O advogado Jorge Folena, que também participou da entrevista, afirmou que o caso pode envolver não apenas corrupção, mas também crimes tributários e eventual sonegação fiscal. Segundo ele, Flávio Bolsonaro teria reconhecido que a voz presente no áudio seria sua, mas não explicou como ocorreu a transferência dos recursos.
“Ele reconhece que a voz é dele e que o pedido foi formulado por ele. Então agora precisamos saber como esse dinheiro entrou, para quem foi enviado, se foi empréstimo, doação ou outra operação”, afirmou Folena.
O advogado destacou ainda que, caso os recursos tenham sido transferidos como doação, haveria necessidade de declaração e recolhimento de tributos. Já em caso de empréstimo, seria obrigatória a formalização da operação e incidência de IOF.
“Se foi uma doação, teria que ter sido declarado e pago imposto. Se foi empréstimo, também há obrigação tributária. Então isso precisa ser esclarecido pelas autoridades”, acrescentou.
Durante a entrevista, Pedro Rousseff também associou o crescimento do Banco Master ao período em que Roberto Campos Neto presidia o Banco Central durante o governo Bolsonaro. Segundo ele, a expansão do banco ocorreu sem fiscalização adequada.

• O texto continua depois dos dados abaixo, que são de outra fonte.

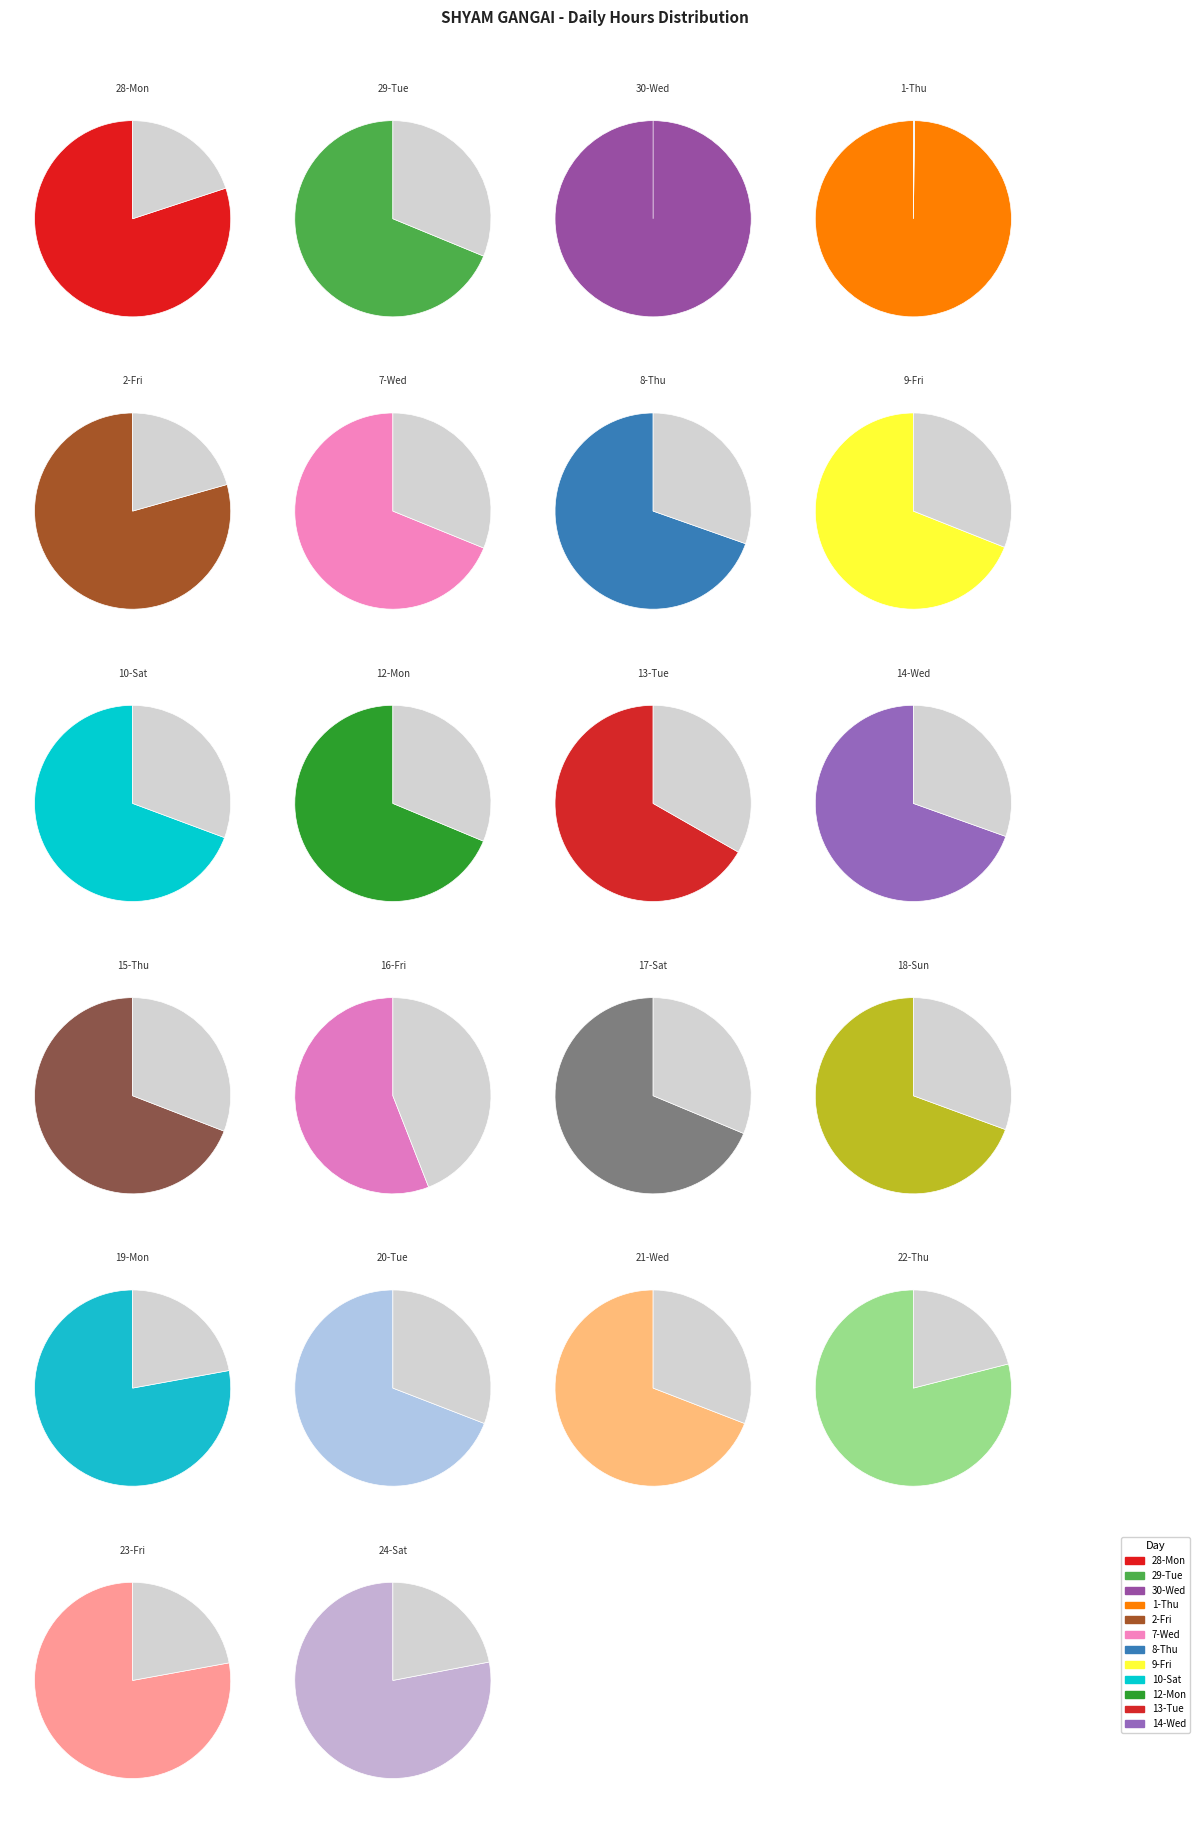

Which category has the smallest portion of the pie?

16-Fri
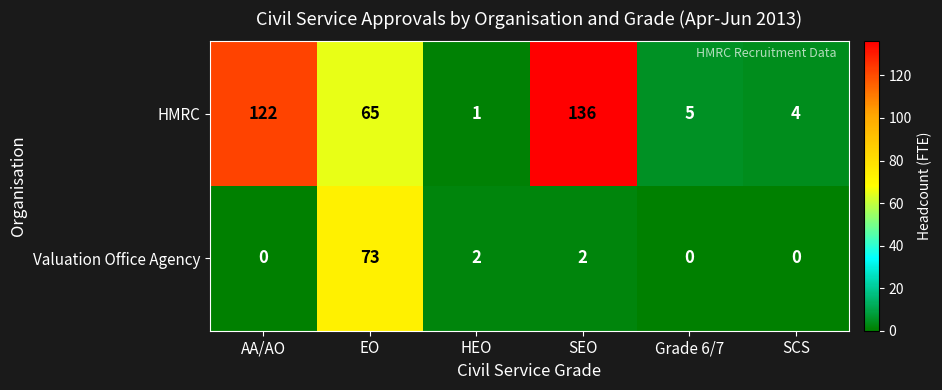

Which series has the largest total across all categories?

HMRC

“O grande responsável pelo crescimento exponencial do Banco Master durante o período Bolsonaro foi justamente o presidente do Banco Central, Campos Neto, indicado então por Jair Bolsonaro”, declarou.
O vereador afirmou ainda que a divulgação dos áudios e mensagens desmontaria a narrativa de aliados bolsonaristas de que o escândalo envolvendo o Banco Master teria relação com o governo do presidente Luiz Inácio Lula da Silva.
“A narrativa deles foi destruída completamente, não por meio de discurso nosso, mas por meio de provas factuais”, disse.
Pedro Rousseff também afirmou que pretende divulgar nas redes sociais novos conteúdos reunindo informações sobre a relação entre a família Bolsonaro e Daniel Vorcaro. Segundo ele, há elementos que ligariam o caso ao financiamento da mansão de Flávio Bolsonaro em Brasília e a operações envolvendo o BRB – Banco de Brasília.
“São tantas pontas soltas, mas que quando a gente vai vendo os fatos desenrolarem, a gente começa a ver que as coisas vão fazendo sentido”, afirmou.
Ao final da entrevista, o vereador voltou a defender uma investigação ampla e afirmou acreditar que Flávio Bolsonaro poderá ser responsabilizado criminalmente.
“Flávio Bolsonaro vai ter o seu sigilo fiscal quebrado, o seu sigilo bancário quebrado e logo logo fará companhia ao seu pai Jair Bolsonaro. Espero que não na prisão domiciliar, mas na jaula”, declarou.